“Yes, of course I’m quite well—quite well, Jack; but a trifle—just a trifle low. I thought you’d stop with me, and take—take care of me a bit and put me right. I’m—I’m so lonely down here now.”

Lady Scarlett did not speak; but there was a quiver of the lip, and a look in her eyes as she turned them upon the doctor, that disarmed him.

“She does care for him,” he said to himself. “She must care for him.”

“I tell you what it is,” he said aloud; “you’ve been overdoing it in those confounded greenhouses of yours.
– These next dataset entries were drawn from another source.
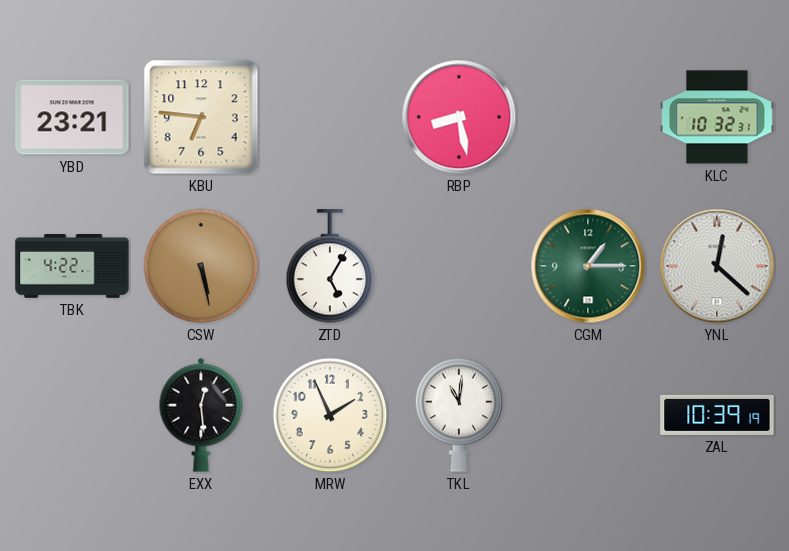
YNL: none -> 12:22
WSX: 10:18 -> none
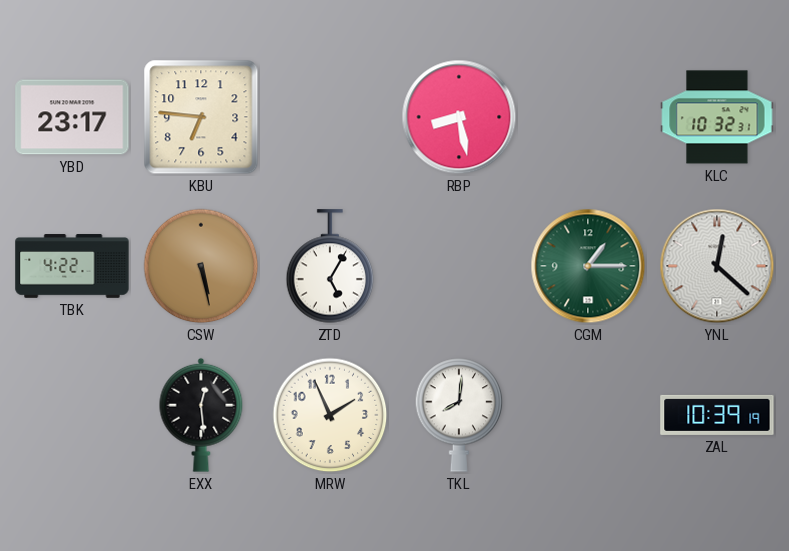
YBD: 23:21 -> 23:17
TKL: 11:01 -> 8:01
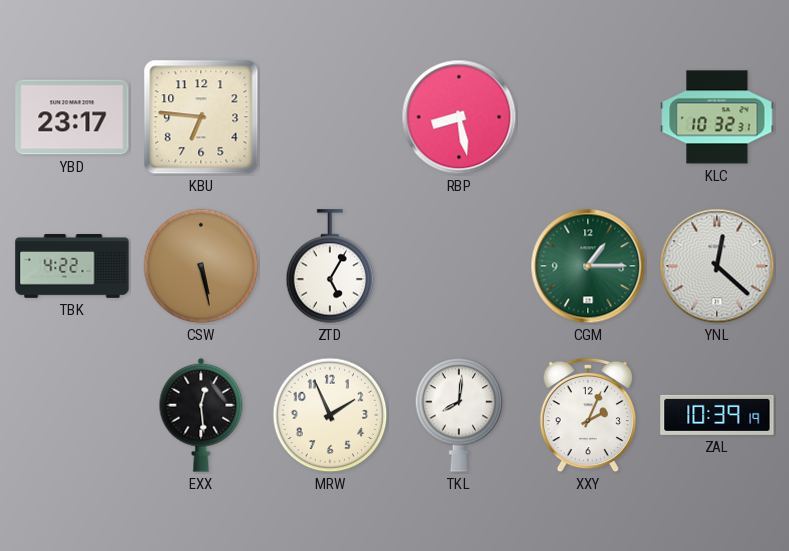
XXY: none -> 2:04
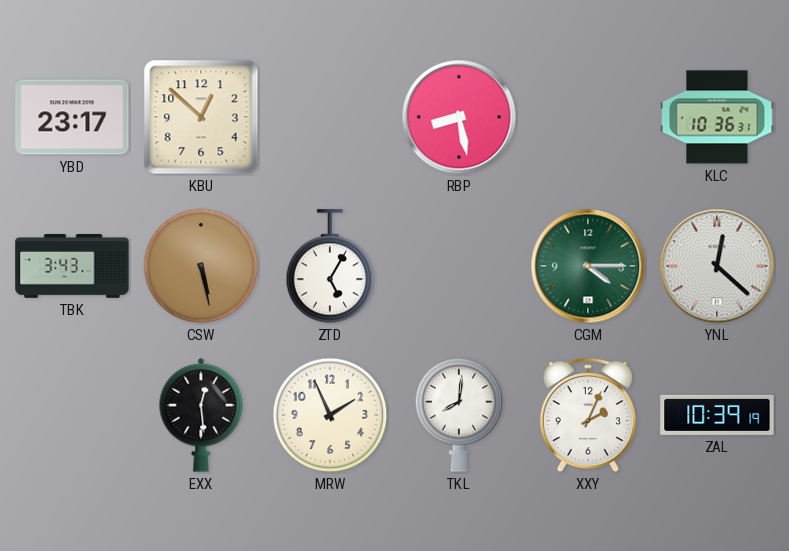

Too much hot air, moist carbonic acid gas, and that sort of thing.—Lady Scarlett, he has been thinking a deal more of his melons than of his health.”

“Yes; he does devote a very, very great deal of attention to them,” assented Lady Scarlett eagerly.

“To be sure, and it is not good for him.—You must go up to town more and attend to business.”

“Yes, of course; I mean to—soon,” said Scarlett, with his eyes wandering from one to the other.

“Here, you must beg off with Lady Scarlett, and come up with me.”

“With you? What! to town?”

“To be sure; and we’ll have a regular round of dissipation: Monday pops; the opera; and Saturday concerts at the Crystal Palace. What do you say?”